Entries taken from a collection

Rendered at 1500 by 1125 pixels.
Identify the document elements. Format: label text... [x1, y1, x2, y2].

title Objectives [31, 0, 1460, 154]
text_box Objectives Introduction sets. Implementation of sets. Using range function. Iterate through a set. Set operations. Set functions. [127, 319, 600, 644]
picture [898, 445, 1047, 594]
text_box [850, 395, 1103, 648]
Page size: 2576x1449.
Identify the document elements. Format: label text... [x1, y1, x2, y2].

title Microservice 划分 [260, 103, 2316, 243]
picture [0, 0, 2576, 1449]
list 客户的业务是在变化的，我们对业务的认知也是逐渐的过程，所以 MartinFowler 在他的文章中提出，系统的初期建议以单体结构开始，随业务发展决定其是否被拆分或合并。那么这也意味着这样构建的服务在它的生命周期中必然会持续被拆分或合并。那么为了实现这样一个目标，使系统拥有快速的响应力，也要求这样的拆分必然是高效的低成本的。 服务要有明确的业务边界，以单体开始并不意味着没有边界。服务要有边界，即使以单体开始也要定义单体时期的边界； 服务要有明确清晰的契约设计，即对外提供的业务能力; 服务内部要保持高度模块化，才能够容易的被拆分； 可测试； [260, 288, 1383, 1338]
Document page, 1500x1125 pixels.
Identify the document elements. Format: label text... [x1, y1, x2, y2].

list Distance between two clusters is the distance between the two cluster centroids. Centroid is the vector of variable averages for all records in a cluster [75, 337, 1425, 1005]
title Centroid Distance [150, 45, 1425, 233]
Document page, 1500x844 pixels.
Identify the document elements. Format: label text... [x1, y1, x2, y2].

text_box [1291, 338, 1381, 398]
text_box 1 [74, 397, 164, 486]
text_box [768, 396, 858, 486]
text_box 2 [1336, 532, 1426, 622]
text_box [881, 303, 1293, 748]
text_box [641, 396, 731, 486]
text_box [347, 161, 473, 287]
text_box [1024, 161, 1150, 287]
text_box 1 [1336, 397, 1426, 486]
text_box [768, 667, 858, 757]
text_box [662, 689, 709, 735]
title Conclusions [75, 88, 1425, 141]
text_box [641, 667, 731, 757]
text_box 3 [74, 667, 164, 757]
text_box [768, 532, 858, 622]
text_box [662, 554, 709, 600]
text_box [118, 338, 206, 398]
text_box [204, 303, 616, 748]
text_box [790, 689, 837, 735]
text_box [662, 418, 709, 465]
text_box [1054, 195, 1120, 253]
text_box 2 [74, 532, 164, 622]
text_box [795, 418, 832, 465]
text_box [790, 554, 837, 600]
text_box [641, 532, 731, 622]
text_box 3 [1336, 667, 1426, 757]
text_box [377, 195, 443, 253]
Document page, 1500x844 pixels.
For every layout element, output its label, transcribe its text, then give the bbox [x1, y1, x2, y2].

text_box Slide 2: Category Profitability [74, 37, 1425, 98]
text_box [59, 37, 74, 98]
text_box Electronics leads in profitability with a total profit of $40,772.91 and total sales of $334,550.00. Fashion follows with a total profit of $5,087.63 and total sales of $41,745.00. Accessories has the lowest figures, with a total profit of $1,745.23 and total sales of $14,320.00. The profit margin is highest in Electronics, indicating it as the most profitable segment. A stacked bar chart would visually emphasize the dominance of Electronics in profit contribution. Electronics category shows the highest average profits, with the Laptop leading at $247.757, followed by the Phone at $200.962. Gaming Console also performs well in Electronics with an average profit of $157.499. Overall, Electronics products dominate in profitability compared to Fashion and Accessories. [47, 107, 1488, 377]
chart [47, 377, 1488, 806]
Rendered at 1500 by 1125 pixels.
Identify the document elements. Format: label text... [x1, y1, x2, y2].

- [Assigned task]: Copy the stretch of the records above that runs from the line with "text_box [1291, 338, 1381, 398]" through the line with "text_box [377, 195, 443, 253]". Both end lines belong in the copy, and nothing else does.

- [The answer]:
text_box [1291, 338, 1381, 398]
text_box 1 [74, 397, 164, 486]
text_box [768, 396, 858, 486]
text_box 2 [1336, 532, 1426, 622]
text_box [881, 303, 1293, 748]
text_box [641, 396, 731, 486]
text_box [347, 161, 473, 287]
text_box [1024, 161, 1150, 287]
text_box 1 [1336, 397, 1426, 486]
text_box [768, 667, 858, 757]
text_box [662, 689, 709, 735]
title Conclusions [75, 88, 1425, 141]
text_box [641, 667, 731, 757]
text_box 3 [74, 667, 164, 757]
text_box [768, 532, 858, 622]
text_box [662, 554, 709, 600]
text_box [118, 338, 206, 398]
text_box [204, 303, 616, 748]
text_box [790, 689, 837, 735]
text_box [662, 418, 709, 465]
text_box [1054, 195, 1120, 253]
text_box 2 [74, 532, 164, 622]
text_box [795, 418, 832, 465]
text_box [790, 554, 837, 600]
text_box [641, 532, 731, 622]
text_box 3 [1336, 667, 1426, 757]
text_box [377, 195, 443, 253]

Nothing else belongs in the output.